(Plain-text document sources)
==========
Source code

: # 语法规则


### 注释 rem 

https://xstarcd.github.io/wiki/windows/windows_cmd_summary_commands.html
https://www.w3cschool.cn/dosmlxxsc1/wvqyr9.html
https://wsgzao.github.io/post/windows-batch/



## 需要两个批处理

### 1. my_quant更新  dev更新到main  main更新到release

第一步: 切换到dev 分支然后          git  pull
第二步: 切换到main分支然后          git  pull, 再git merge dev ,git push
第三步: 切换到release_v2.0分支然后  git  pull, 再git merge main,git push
==========
EXERCISE REQUIREMENTS
The expected result is a copy of each line in the records where "github" appears.

OUTPUT OF THE EXERCISE
https://xstarcd.github.io/wiki/windows/windows_cmd_summary_commands.html
https://wsgzao.github.io/post/windows-batch/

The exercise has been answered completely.